Under federal regulations, passengers with significant mobility needs are to be transferred using a specialised 'aisle wheelchair', designed to navigate the narrow cabin and equipped for stability. The process typically requires at least two trained staff.

Adkins, the lawsuit claims, was not given that protection. He was placed in a different chair, one without restraints, and moved with insufficient assistance.

Allegiant Air has declined to address the specifics, citing ongoing litigation.

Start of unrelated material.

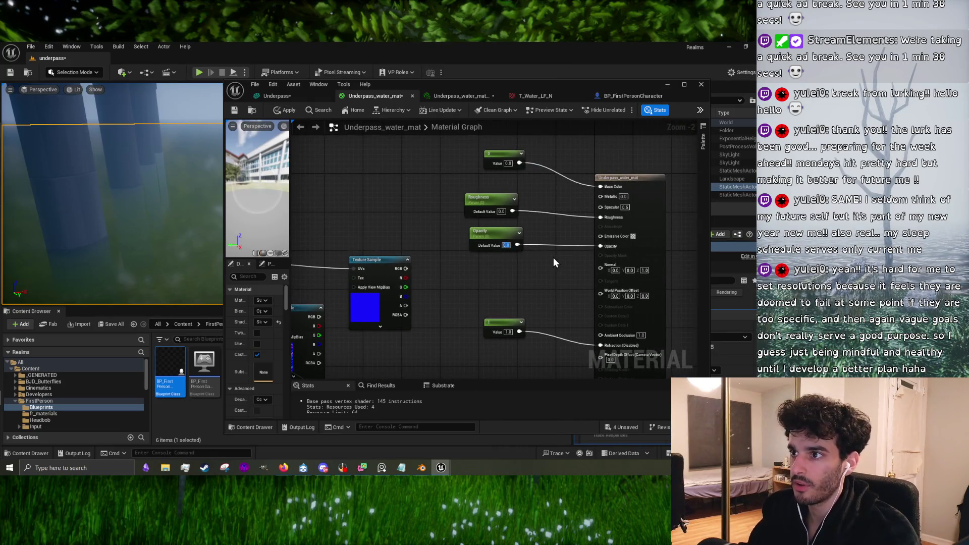
left_click(553, 257)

In a statement to the Las Vegas Review-Journal, a spokesperson said, 'While we cannot comment on pending litigation, we extend our deepest sympathies to the family and loved ones affected by this heartbreaking situation.'

Grief In Plain Sight

The lawsuit seeks damages exceeding $15,000 (£11,217) and alleges negligence in hiring, training and supervision, as well as emotional distress.

Jim Murphy, the family's attorney, has framed the case as something larger than compensation.

'In seeking justice for Hunter and his family we hope that we can have a positive impact for other people with disabilities,' he said. 'We know that this claim is not going to bring Hunter back but we are hopeful that this can help bring about change.'

The courts will decide whether Allegiant Air bears legal responsibility. That process will take time, and it will likely hinge on technicalities as much as testimony. Still, the broader question lingers: how many safeguards must be bypassed before accountability becomes unavoidable?